Carlos A P de Carvalho
João Carlos Kozak
Roberto Boulos
André Grigonis
Paulo Nobre

“Óia nóis aqui de novo”, 40 anos depois, sentados em uma mesa redonda, redonda
como o zero, discutindo o Brasil. Sim, o Brasil ou o Brazil. Pátria amada, país do
futuro, gente que não gosta de violência mas cheio de balas perdidas ou encontradas,
país onde existe o mais informatizado e sofisticado sistema financeiro e trabalhador com
um dos menores salários do mundo, país com terras agriculturáveis e com o povo
morrendo de fome, povo que é chamado de preguiçoso mas que levanta as 4 horas da
manhã, começa trabalhar aos 14 anos, 12 horas por dia e é criticado por querer se
aposentar antes dos 60 e tem a expectativa de vida de 63 anos.

Será que esse programa “fome zero” vai dar certo? Essa foi a pergunta inicial. Nada
contra a idéia de nutrir as pessoas. É nobre essa preocupação. Mas, será que este não é
um outro mega programa assistencialista? Em uma visão simplista quem está lucrando
com essas doações de comida são os super-mercados. Nós, como milhares de pessoas já
compramos não-perecíveis e os levamos aos postos de recebimento de doações. Será
que não seria mais fácil e auto-sustentável criar situações de trabalho? Abrir fossa, por
exemplo. Abrir canaletas para o saneamento básico, pequenas hortas, esqueçam
mecanização. Tudo isso com a supervisão de pessoal técnico especializado e trabalho
cooperativo. Mas o trabalho como elemento principal para saciar a fome. Antes de tudo
o trabalho. Faça alguma coisa. Vale até estudar mas não vale estender a mão e ficar
esperando a comida. Caso contrário alguém vai pagar essa conta do “fome zero”. Você
consegue imaginar quem é esse alguém? Vamos incentivar o trabalho trabalho cem e
não o sem trabalho.

Por que temos tantas dúvidas sobre os programas lançados pelo governo? Essas
dúvidas, entre tantas outras, resultaram essa conversa sobre o zero. Não pretendemos
ter a precisão dos fatos que os economistas têm quando falam sobre o futuro, e nem a
unicidade de interpretação dos advogados nas situações de conflito. Assim esse ensaio
reflete a visão do simples contribuinte. Aquele que ouve e paga. Observa a hipocrisia
dos nossos representantes no congresso e está assustado com a situação.

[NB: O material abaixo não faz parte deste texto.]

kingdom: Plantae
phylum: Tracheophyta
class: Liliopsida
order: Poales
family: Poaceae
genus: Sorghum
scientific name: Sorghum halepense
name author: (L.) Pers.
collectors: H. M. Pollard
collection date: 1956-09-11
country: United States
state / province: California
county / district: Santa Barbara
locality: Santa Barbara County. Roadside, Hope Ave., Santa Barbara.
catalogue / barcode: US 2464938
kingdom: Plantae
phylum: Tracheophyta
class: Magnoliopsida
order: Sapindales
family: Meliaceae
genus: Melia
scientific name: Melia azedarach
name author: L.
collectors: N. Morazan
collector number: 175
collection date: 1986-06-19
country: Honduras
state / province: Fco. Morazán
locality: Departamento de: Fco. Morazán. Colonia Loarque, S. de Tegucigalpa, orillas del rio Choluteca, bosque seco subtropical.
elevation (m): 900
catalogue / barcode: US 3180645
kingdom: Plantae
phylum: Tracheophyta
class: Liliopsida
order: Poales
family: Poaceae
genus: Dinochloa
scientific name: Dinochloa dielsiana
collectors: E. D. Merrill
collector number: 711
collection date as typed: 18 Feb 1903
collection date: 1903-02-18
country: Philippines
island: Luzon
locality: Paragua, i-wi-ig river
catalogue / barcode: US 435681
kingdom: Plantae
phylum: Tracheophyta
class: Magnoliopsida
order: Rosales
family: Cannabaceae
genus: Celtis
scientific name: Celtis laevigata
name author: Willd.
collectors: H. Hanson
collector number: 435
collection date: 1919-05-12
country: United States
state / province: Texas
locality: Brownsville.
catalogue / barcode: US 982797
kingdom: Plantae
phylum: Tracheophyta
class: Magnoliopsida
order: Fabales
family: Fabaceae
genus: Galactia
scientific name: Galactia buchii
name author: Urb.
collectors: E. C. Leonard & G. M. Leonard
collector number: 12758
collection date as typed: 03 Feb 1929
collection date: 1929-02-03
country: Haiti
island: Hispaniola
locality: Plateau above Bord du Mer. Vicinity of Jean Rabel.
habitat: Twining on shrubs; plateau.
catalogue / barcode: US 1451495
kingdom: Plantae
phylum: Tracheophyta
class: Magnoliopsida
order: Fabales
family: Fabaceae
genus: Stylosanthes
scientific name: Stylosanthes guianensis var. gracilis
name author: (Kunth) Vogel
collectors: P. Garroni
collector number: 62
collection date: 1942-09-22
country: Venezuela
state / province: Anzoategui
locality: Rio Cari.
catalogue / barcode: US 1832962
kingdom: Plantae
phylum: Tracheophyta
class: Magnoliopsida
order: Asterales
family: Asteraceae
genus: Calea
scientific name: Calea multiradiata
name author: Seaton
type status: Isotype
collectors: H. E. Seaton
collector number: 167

Lembram-se do “ouro para o Brasil”? Década de 60. Pois é. Nossos pais foram doar
seus anéis e pulseiras. Foi lembrado que um grande agricultor doou um “enxada de
ouro” para o programa e esta recentemente apareceu como parte de um espólio de uma
tradicional familia. Isto pode ser lenda. Mas vale qualquer coisa para enriquecer a
discussão. Esse ouro era para dar lastro a moeda brasileira. Moeda forte. Inflação zero.

O ouro foi pouco e a previsão era que as aposentadorias seriam curtas. O aposentado iria
passar fome. Nomes, nos anos 60 e 70, que tinham alguma coisa que combinasse ou
rimasse com militar eram isentas de suspeita. E assim, criaram os famosos planos de
aposentadorias complementares. Foi lembrado que uma pessoa pagou religiosamente os
“carnets” e quando acabou de pagar o plano foi receber a aposentadoria zero. Conhece
você contos similares? Quem ficou com o dinheiro? Precisamos fazer um bolo para
depois dividir. Essa era a palavra de ordem. Fizeram o bolo e deixaram os nossos pais
sem ouro, sem aposentadorias e lambendo os beiços.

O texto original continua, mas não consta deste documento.